*Extrait fourni*
▼
Le tribunal de commerce de Créteil a rendu un jugement réputé contradictoire le 13 janvier 2026. Une société lituanienne, cessionnaire d’une créance, assignait un transporteur aérien tunisien pour obtenir l’indemnisation d’un retard de vol supérieur à trois heures. Le transporteur n’ayant pas comparu, la question centrale portait sur le bien-fondé des demandes formées par le cessionnaire. Le tribunal a partiellement fait droit à la demande en retenant le droit à indemnisation.
La recevabilité de l’action du cessionnaire est validée par la production d’un contrat de cession. Le tribunal constate que « la société SKYCOP dispose du droit d’agir » (Motifs, Sur le droit d’agir). Cette solution confirme la validité de la cession de créance comme fondement de l’action en justice. Elle permet aux sociétés de recouvrement d’agir en leur nom propre, ce qui facilite l’accès à l’indemnisation pour les passagers.
Sur le fond, le tribunal applique la jurisprudence de la Cour de justice de l’Union européenne assimilant le retard important à une annulation. Il condamne le transporteur à verser 250 euros sur le fondement de l’article 7 du règlement. Cette décision rappelle que le transporteur défaillant supporte la charge de la preuve du respect des délais et des circonstances extraordinaires. Elle assure l’effectivité du droit à indemnisation des passagers.
▲
*Travail demandé*
[1] D'après l'extrait fourni, quelle somme le tribunal condamne-t-il le transporteur à verser ?
[2] Poursuivez le commentaire du jugement du tribunal de commerce de Créteil sur le retard de vol, à la suite de sa dernière phrase.

*Informations affichées*
▼
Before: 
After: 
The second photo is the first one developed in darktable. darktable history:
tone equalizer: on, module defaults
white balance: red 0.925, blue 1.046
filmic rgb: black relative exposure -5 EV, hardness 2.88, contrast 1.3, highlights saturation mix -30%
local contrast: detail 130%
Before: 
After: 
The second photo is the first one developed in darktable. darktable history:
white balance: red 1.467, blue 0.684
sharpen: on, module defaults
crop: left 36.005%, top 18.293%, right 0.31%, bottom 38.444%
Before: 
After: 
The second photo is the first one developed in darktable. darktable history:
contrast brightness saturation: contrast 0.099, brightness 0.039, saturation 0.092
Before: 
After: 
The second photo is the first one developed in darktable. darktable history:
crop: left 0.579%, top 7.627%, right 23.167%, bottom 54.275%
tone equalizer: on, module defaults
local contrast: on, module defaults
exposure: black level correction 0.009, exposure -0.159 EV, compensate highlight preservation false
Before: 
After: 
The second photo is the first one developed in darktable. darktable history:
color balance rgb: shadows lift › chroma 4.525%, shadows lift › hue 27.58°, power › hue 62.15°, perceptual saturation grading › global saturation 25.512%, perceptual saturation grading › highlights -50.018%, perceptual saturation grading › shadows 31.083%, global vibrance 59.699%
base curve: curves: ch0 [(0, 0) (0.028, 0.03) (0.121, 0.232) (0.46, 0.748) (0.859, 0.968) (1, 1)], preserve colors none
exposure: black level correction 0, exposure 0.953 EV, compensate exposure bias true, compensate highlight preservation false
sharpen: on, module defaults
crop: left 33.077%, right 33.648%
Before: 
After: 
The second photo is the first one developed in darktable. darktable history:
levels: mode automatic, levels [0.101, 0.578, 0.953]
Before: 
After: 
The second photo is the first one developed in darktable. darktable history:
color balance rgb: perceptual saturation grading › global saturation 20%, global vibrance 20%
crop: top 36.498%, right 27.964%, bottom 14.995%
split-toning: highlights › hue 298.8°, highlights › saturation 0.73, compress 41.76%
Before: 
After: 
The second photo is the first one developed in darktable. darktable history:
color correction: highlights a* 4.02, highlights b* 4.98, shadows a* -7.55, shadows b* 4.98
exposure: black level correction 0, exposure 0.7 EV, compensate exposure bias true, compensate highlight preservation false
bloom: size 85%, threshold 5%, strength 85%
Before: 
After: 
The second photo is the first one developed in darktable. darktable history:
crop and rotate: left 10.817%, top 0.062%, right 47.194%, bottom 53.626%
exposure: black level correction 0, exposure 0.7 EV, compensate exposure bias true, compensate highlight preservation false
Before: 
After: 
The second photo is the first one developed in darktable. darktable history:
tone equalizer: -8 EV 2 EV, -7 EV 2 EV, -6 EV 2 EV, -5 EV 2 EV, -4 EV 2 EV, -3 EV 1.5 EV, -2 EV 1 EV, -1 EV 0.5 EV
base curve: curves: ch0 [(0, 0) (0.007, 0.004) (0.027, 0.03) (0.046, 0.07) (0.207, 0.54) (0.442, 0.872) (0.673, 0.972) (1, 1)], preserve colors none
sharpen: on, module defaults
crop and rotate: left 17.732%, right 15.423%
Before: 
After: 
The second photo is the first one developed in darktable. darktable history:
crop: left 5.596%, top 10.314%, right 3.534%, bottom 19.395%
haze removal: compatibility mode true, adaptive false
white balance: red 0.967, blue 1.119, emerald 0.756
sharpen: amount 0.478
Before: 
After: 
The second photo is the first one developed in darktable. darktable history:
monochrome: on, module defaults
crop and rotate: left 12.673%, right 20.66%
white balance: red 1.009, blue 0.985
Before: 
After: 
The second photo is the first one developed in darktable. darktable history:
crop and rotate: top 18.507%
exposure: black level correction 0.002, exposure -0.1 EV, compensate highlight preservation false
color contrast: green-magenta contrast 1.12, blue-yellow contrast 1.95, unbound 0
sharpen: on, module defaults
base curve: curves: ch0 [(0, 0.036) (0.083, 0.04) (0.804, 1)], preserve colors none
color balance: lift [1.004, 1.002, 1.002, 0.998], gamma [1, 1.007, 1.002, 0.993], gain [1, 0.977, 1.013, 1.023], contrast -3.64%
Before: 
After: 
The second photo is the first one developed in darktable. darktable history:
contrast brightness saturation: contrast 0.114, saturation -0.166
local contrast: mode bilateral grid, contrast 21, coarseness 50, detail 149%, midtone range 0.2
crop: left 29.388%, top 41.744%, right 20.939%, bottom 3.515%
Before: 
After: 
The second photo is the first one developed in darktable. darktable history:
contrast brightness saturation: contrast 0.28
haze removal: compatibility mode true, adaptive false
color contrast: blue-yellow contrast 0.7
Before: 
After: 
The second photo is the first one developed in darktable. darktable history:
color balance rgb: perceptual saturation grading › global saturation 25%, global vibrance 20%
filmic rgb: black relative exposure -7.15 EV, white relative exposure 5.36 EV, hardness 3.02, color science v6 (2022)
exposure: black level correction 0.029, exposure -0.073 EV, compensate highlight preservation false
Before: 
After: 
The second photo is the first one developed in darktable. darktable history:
▲
*Résultats par tâche*
[1] 250 euros, sur le fondement de l'article 7 du règlement.

[2]
Le tribunal rejette la demande de 400 euros pour défaut de remise de la notice informative prévue à l’article 14. Il estime que la demanderesse « ne justifie pas que l’absence de cette notice lui ait occasionné un préjudice » (Motifs, Sur la demande au titre de l’article 14). Cette position stricte limite la réparation aux seuls préjudices démontrés, évitant une indemnisation automatique et forfaitaire.
La demande de dommages-intérêts pour résistance abusive est également écartée. Le tribunal relève que la demanderesse « n’établit pas, à l’appui de sa demande, la preuve d’un dommage spécifique » (Motifs, Sur la demande au titre de la résistance abusive). La simple obligation d’agir en justice ne constitue pas un préjudice distinct, déjà réparé par les frais irrépétibles. Cette solution préserve la distinction entre les différents chefs de préjudice.